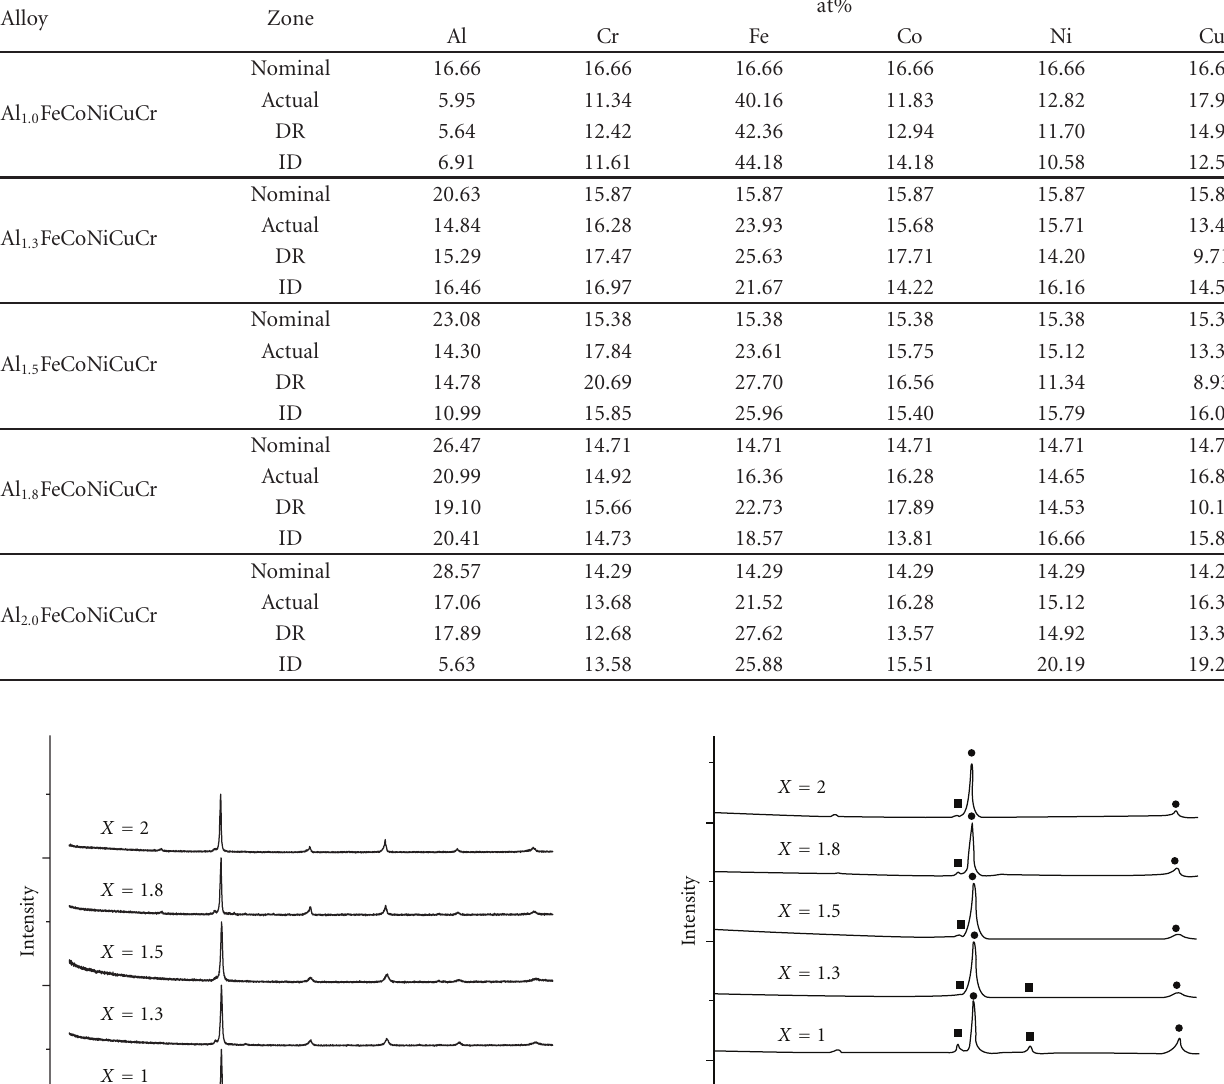
Table 1: The atomic composition and distribution in di ff erent X values.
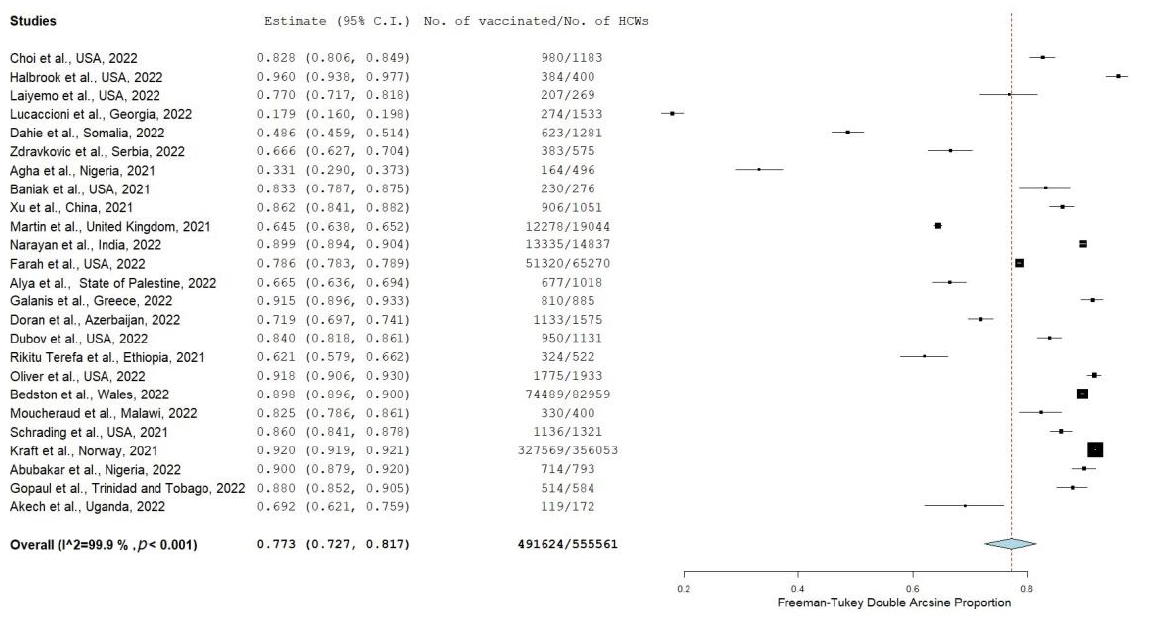
Figure 2. Forest plot of healthcare workers vaccinated against COVID-19 [32–56]. Vaccine uptake for studies that were conducted in North America (85.6% (95% CI: 80.5–90.0%), I2 = 98.49) was higher than the proportion for studies that were conducted in Asia (79.5% (95% CI: 66.2–90.2%), I2 = 99.5), Europe (72.8% (95% CI: 62.2–82.2%), I2 = 99.9), and Africa (65.6% (95% CI: 45.6–83.0%), I2 = 99.3) (Figure 3). We did not find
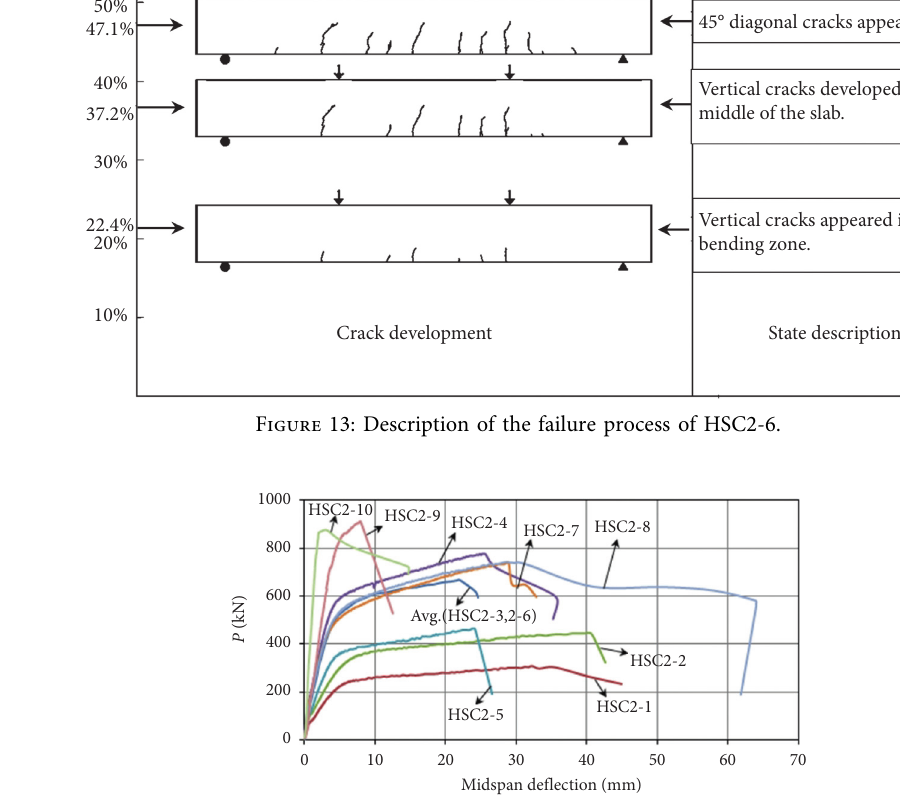
Figure 14: Load versus midspan deflection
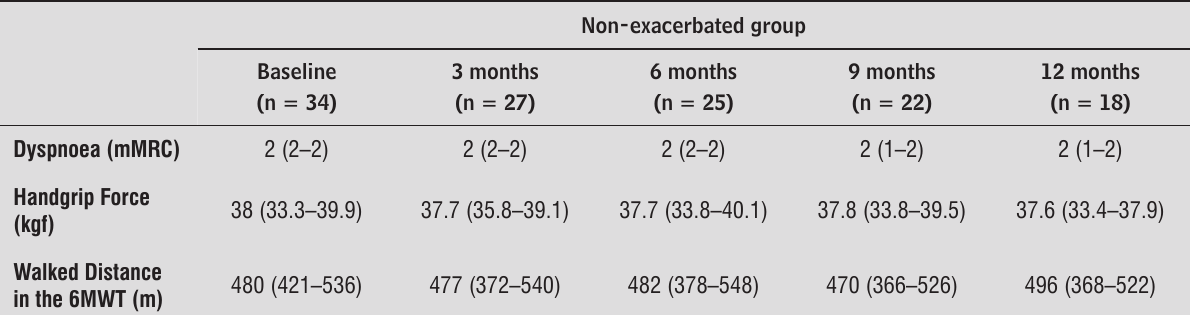
Table 2 - Body Composition, dyspnoea, handgrip force of both groups over the 12-month follow up Non-exacerbated group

§ **ACTIVITY**:
Count each line of the material that includes the string "Figure", then give only the total.

§ **EXERCISE ANSWER**:
2